Ikan sapu-sapu bukanlah penghuni asli Danau Tempe. Ia dikenal hanya sebagai pembersih lumut di akuarium. Namun karena ulah manusia, kemungkinan ikan ini dilepas ke got atau sungai, lalu terbawa hingga ke danau. Perkembangannya sangat cepat, dan sejak lama menjadi masalah bagi nelayan.
Tubuhnya keras, kulitnya kasar, tulangnya besar, dagingnya sedikit, dan durinya tajam. Ketika terjerat perangkap atau jaring (lanra), ikan sapu-sapu tidak memberi keuntungan, justru menimbulkan kerugian. Jaring nelayan rusak, tangkapan ikan asli berkurang, sementara ikan sapu-sapu sendiri hampir tidak laku dijual.
Masalah ini sebenarnya sudah lama ada, namun masih terus dirasakan hingga kini. Setiap kali populasinya meningkat, nelayan menanggung kerugian ganda: hasil tangkapan berkurang, biaya perbaikan jaring bertambah. Refleksi penting bagi kita semua adalah bahwa sesuatu yang kelihatannya kecil dan sepele, jika dibiarkan, bisa membawa dampak besar dalam jangka panjang.
Hal serupa juga terlihat pada kebiasaan masyarakat saat air danau surut. Lahan di sekitar danau dipakai untuk bertani atau berkebun dengan pupuk dan obat hama berlebihan. Memang tanaman tumbuh subur sebentar, tetapi sisa bahan kimia itu mengalir kembali ke danau, membunuh benih-benih ikan, sekaligus membuat tumbuhan air liar tumbuh tak terkendali. Akhirnya, yang rugi tetap masyarakat sendiri.
Karena itu, kesadaran kolektif menjadi kunci. Jangan lagi melepas hewan asing ke danau atau sungai. Kurangi penggunaan pupuk dan insektisida berlebihan. Masyarakat pesisir harus menjadi garda terdepan menjaga Danau Tempe, karena danau inilah yang menjadi sumber kehidupan sehari-hari.
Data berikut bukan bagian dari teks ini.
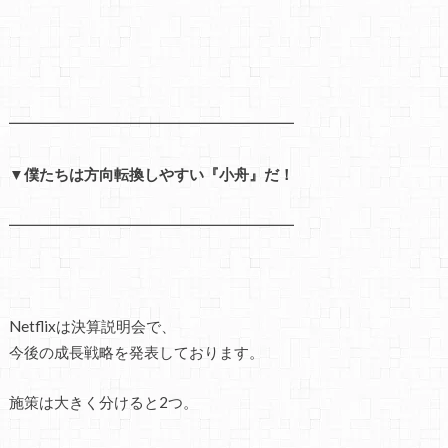
━━━━━━━━━━━━━━━━━━━
▼僕たちは方向転換しやすい『小舟』だ！
━━━━━━━━━━━━━━━━━━━
Netflixは決算説明会で、
今後の成長戦略を発表しております。
施策は大きく分けると2つ。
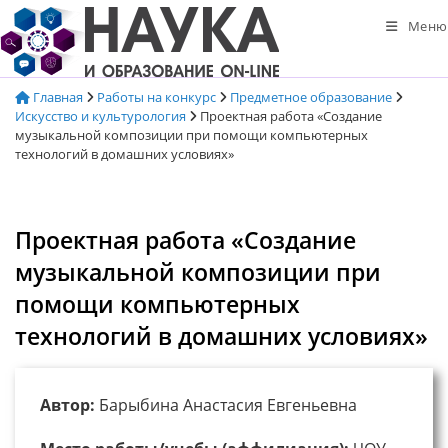
Перейти
Меню
к
содержимому
Главная
Работы на конкурс
Предметное образование
Искусство и культурология
Проектная работа «Создание
музыкальной композиции при помощи компьютерных
технологий в домашних условиях»
Проектная работа «Создание
музыкальной композиции при
помощи компьютерных
технологий в домашних условиях»
Автор:
Барыбина Анастасия Евгеньевна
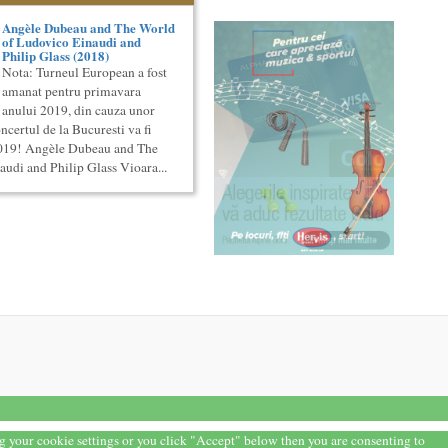
Angèle Dubeau and The World
of Ludovico Einaudi and
Philip Glass (2018)
Nota: Turneul European a fost
amanat pentru primavara
anului 2019, din cauza unor
certul de la Bucuresti va fi
2019! Angèle Dubeau and The
udi and Philip Glass Vioara...
ng your cookie settings or you click "Accept" below then you are consenting to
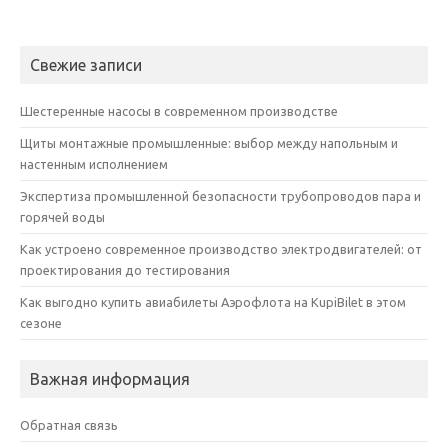
Свежие записи
Шестеренные насосы в современном производстве
Щиты монтажные промышленные: выбор между напольным и
настенным исполнением
Экспертиза промышленной безопасности трубопроводов пара и
горячей воды
Как устроено современное производство электродвигателей: от
проектирования до тестирования
Как выгодно купить авиабилеты Аэрофлота на KupiBilet в этом
сезоне
Важная информация
Обратная связь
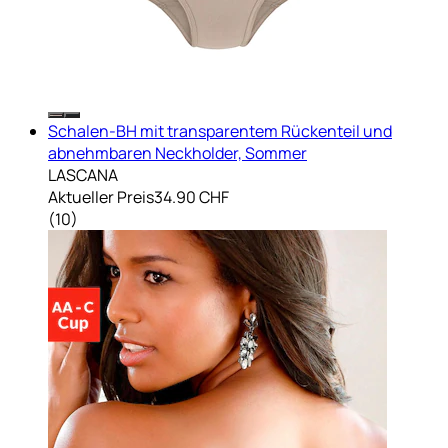
Schalen-BH mit transparentem Rückenteil und
abnehmbaren Neckholder, Sommer
LASCANA
Aktueller Preis
34.90 CHF
(
10
)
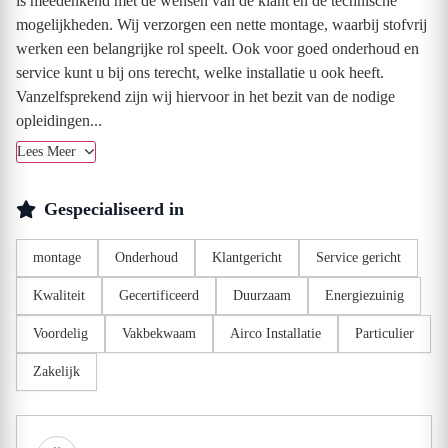
is meedenkend met de wensen van de klant en de technische
mogelijkheden. Wij verzorgen een nette montage, waarbij stofvrij
werken een belangrijke rol speelt. Ook voor goed onderhoud en
service kunt u bij ons terecht, welke installatie u ook heeft.
Vanzelfsprekend zijn wij hiervoor in het bezit van de nodige
opleidingen...
Lees Meer
Gespecialiseerd in
montage
Onderhoud
Klantgericht
Service gericht
Kwaliteit
Gecertificeerd
Duurzaam
Energiezuinig
Voordelig
Vakbekwaam
Airco Installatie
Particulier
Zakelijk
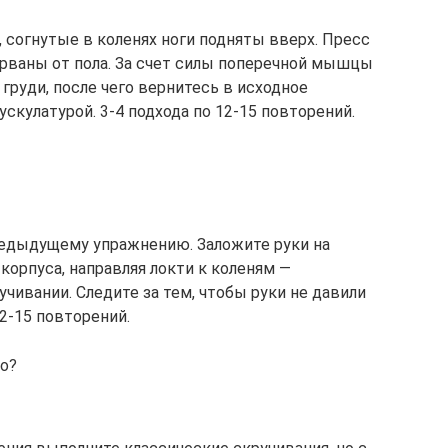
 согнутые в коленях ноги подняты вверх. Пресс
орваны от пола. За счет силы поперечной мышцы
груди, после чего вернитесь в исходное
ускулатурой. 3-4 подхода по 12-15 повторений.
редыдущему упражнению. Заложите руки на
корпуса, направляя локти к коленям —
чивании. Следите за тем, чтобы руки не давили
12-15 повторений.
но?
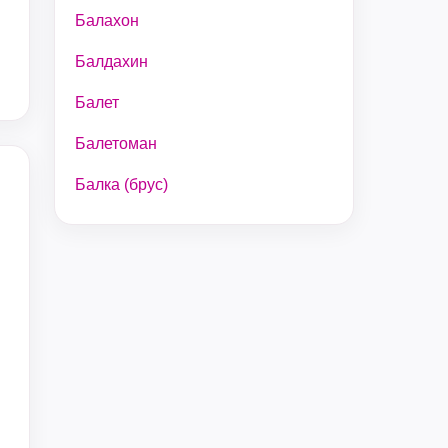
Балахон
Балдахин
Балет
Балетоман
Балка (брус)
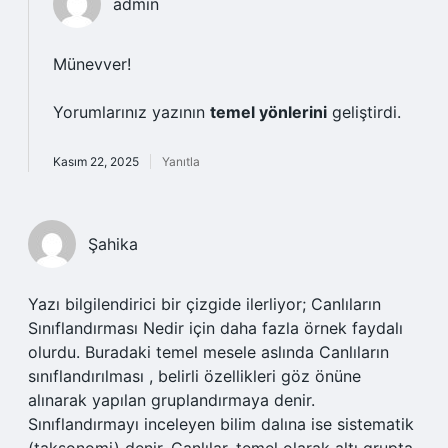
admin
Münevver!
Yorumlarınız yazının
temel yönlerini
geliştirdi.
Kasım 22, 2025
Yanıtla
Şahika
Yazı bilgilendirici bir çizgide ilerliyor; Canlıların
Sınıflandırması Nedir için daha fazla örnek faydalı
olurdu. Buradaki temel mesele aslında Canlıların
sınıflandırılması , belirli özellikleri göz önüne
alınarak yapılan gruplandırmaya denir.
Sınıflandırmayı inceleyen bilim dalına ise sistematik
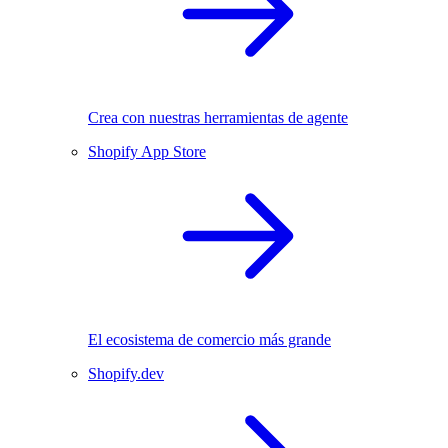
Crea con nuestras herramientas de agente
Shopify App Store
El ecosistema de comercio más grande
Shopify.dev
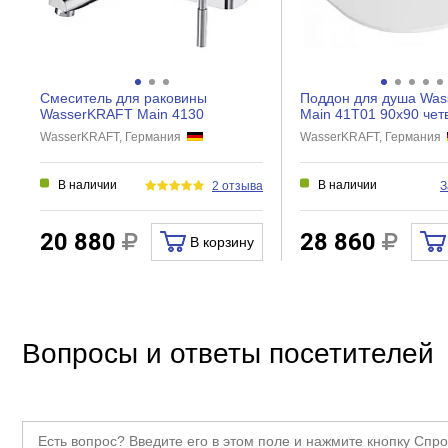
Дверь
Особенности
Конструкция двери
Смеситель для раковины
Поддон для душа Wa
Водоотталкивающее покрытие
WasserKRAFT Main 4130
Main 41T01 90x90 четв
WasserKRAFT, Германия
WasserKRAFT, Германия
Монтаж к стене
Прочие
В наличии
В наличии
2 отзыва
З
Тип товара
Ш
20 880
28 860
В корзину
Вопросы и ответы посетителей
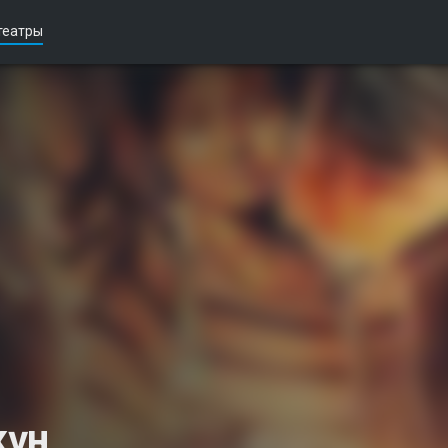
театры
күн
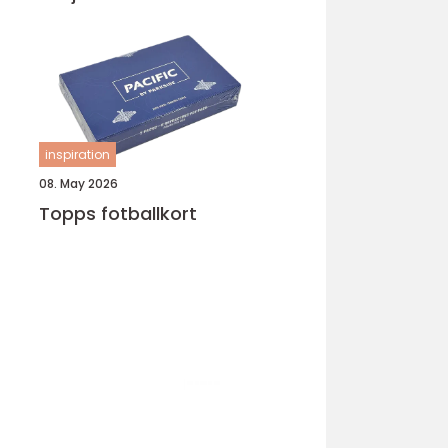
inspiration
08. May 2026
Topps fotballkort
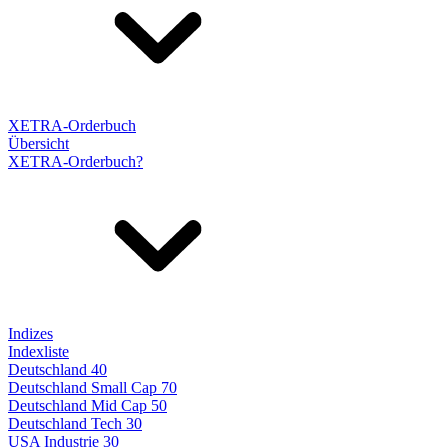
XETRA-Orderbuch
Übersicht
XETRA-Orderbuch?
Indizes
Indexliste
Deutschland 40
Deutschland Small Cap 70
Deutschland Mid Cap 50
Deutschland Tech 30
USA Industrie 30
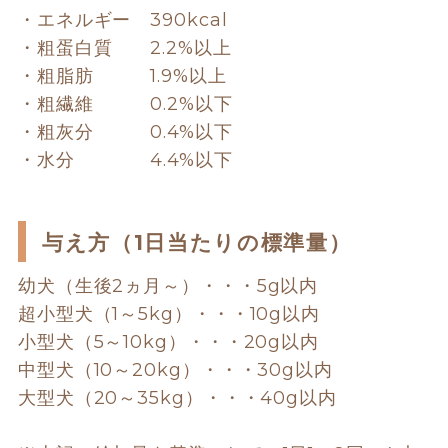
・エネルギー　
390kcal
・粗蛋白質　　
2.2%以上
・粗脂肪　　　
1.9%以上
・粗繊維　　　
0.2
%以下
・粗灰分　　　
0.4%以下
・水分　　　　
4.4%以下
与え方（1日当たりの標準量）
幼犬（生後2ヵ月～）・・・5g以内
超小型犬（1～5kg）・・・10g以内
小型犬（5～10kg）・・・20g以内
中型犬（10～20kg）・・・30g以内
大型犬（20～35kg）・・・40g以内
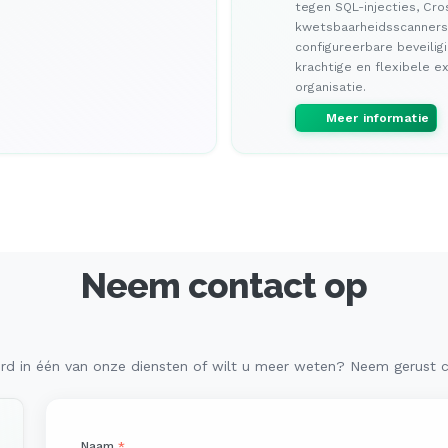
tegen SQL-injecties, Cros
kwetsbaarheidsscanners, 
configureerbare beveilig
krachtige en flexibele e
organisatie.
Meer informatie
Neem contact op
erd in één van onze diensten of wilt u meer weten? Neem gerust 
Naam
*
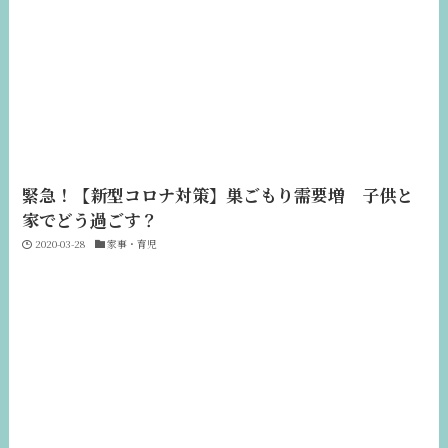
緊急！【新型コロナ対策】巣ごもり需要増 子供と
家でどう過ごす？
2020-03-28
家事・育児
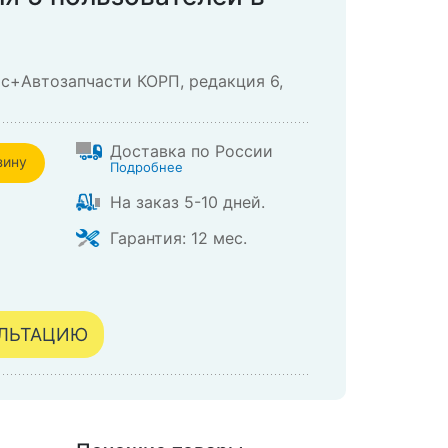
с+Автозапчасти КОРП, редакция 6,
Доставка по России
зину
Подробнее
На заказ 5-10 дней.
зине
Гарантия: 12 мес.
УЛЬТАЦИЮ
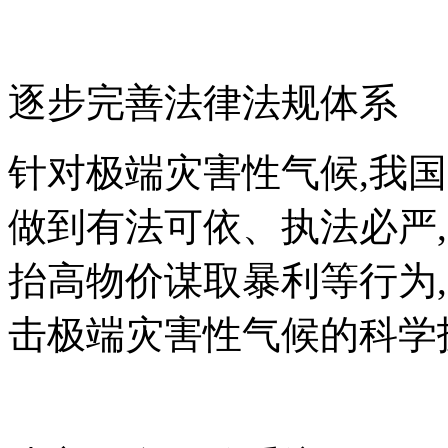
逐步完善法律法规体系
针对极端灾害性气候,我
做到有法可依、执法必严
抬高物价谋取暴利等行为
击极端灾害性气候的科学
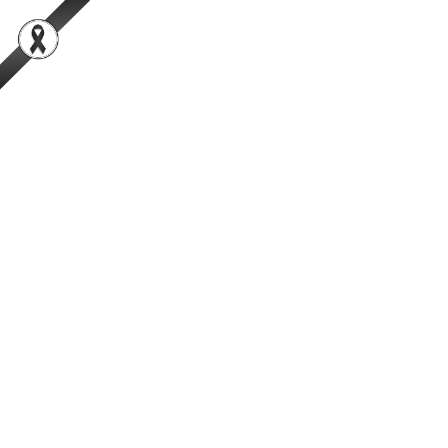
สำนักพัฒนาระบบและรับรองมาตรฐานสินค้าปศุสัตว์
เป็นองค์กรชั้นนำในการตรวจสอบและรับรองสินค้าปศุสัตว์อย่างมีธรรมาภิ
บาลที่ได้รับความเชื่อมั่นจากผู้บริโภคในระดับสากล
การค้นหา
Facebook
YouTube
TikTok
กรมปศุสัตว์
กระทรวงเกษตรและสหกรณ์
วิสัยทัศน์ พันธกิจ ภารกิจ และ
ค่านิยม
วิสัยทัศน์ พันธกิจ ภารกิจ และค่านิยม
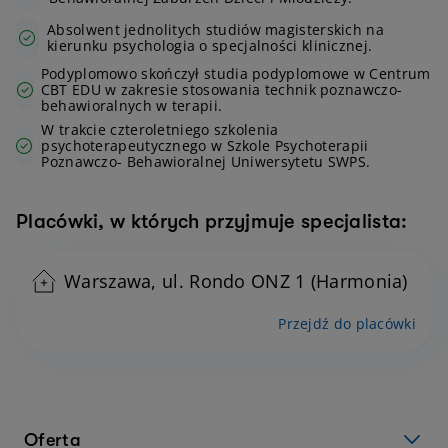
Absolwent jednolitych studiów magisterskich na
kierunku psychologia o specjalności klinicznej.
Podyplomowo skończył studia podyplomowe w Centrum
CBT EDU w zakresie stosowania technik poznawczo-
behawioralnych w terapii.
W trakcie czteroletniego szkolenia
psychoterapeutycznego w Szkole Psychoterapii
Poznawczo- Behawioralnej Uniwersytetu SWPS.
Placówki, w których przyjmuje specjalista:
Warszawa, ul. Rondo ONZ 1 (Harmonia)
Przejdź do placówki
Oferta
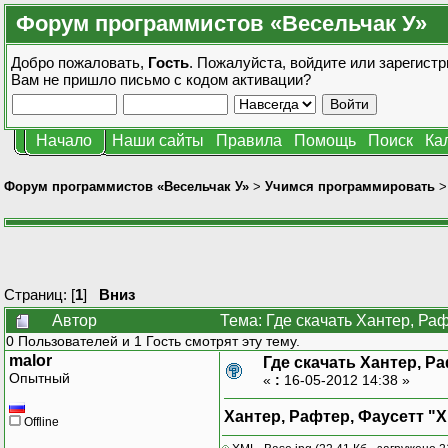
Форум программистов «Весельчак У»
Добро пожаловать,
Гость
. Пожалуйста,
войдите
или
зарегистр
Вам не пришло
письмо с кодом активации?
Начало
Наши сайты
Правила
Помощь
Поиск
Ка
Форум программистов «Весельчак У»
>
Учимся программировать
Страниц: [
1
]
Вниз
Автор
Тема: Где скачать Хантер, Ра
0 Пользователей и 1 Гость смотрят эту тему.
malor
Где скачать Хантер, Р
Опытный
«
:
16-05-2012 14:38 »
Хантер, Рафтер, Фаусетт "
Offline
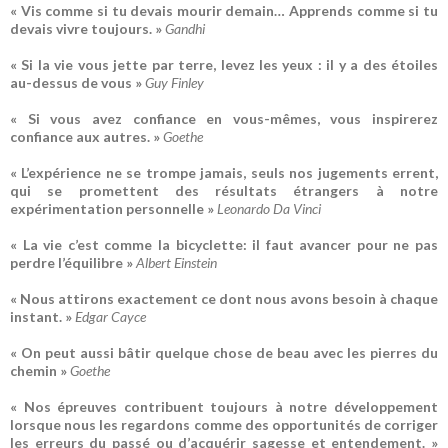
« Vis comme si tu devais mourir demain… Apprends comme si tu
devais vivre toujours. »
Gandhi
« Si la vie vous jette par terre, levez les yeux : il y a des étoiles
au-dessus de vous »
Guy Finley
« Si vous avez confiance en vous-mêmes, vous inspirerez
confiance aux autres. »
Goethe
« L’expérience ne se trompe jamais, seuls nos jugements errent,
qui se promettent des résultats étrangers à notre
expérimentation personnelle »
Leonardo Da Vinci
« La vie c’est comme la bicyclette: il faut avancer pour ne pas
perdre l’équilibre »
Albert Einstein
« Nous attirons exactement ce dont nous avons besoin à chaque
instant. »
Edgar Cayce
« On peut aussi bâtir quelque chose de beau avec les pierres du
chemin »
Goethe
« Nos épreuves contribuent toujours à notre développement
lorsque nous les regardons comme des opportunités de corriger
les erreurs du passé ou d’acquérir sagesse et entendement. »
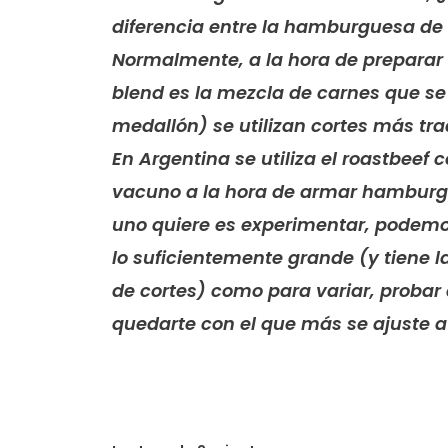
diferencia entre la hamburguesa de 
Normalmente, a la hora de preparar 
blend es la mezcla de carnes que se 
medallón) se utilizan cortes más tra
En Argentina se utiliza el roastbeef 
vacuno a la hora de armar hamburgu
uno quiere es experimentar, podemo
lo suficientemente grande (y tiene l
de cortes) como para variar, probar 
quedarte con el que más se ajuste a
Bagi pemerintah daerah, masalah ini perlu terus diingatkan melalui edukasi dan pengawasan. Jangan hanya fokus pada peningkatan produksi, tapi abaikan kelestarian. Sebab, kerusakan ekosistem pada akhirnya akan kembali merugikan rakyat kecil. Aktivis lingkungan juga perlu terus menggaungkan isu ini agar tidak tenggelam di tengah hiruk pikuk persoalan lain.
Danau Tempe sudah berabad-abad memberi kehidupan bagi masyarakat pesisir. Kini saatnya kita memberi kehidupan kembali padanya. Masalah ikan sapu-sapu memang bukan hal baru, tetapi mengingatkannya kembali adalah cara untuk menegaskan: jangan remehkan hal-hal sepele yang bisa menghancurkan masa depan.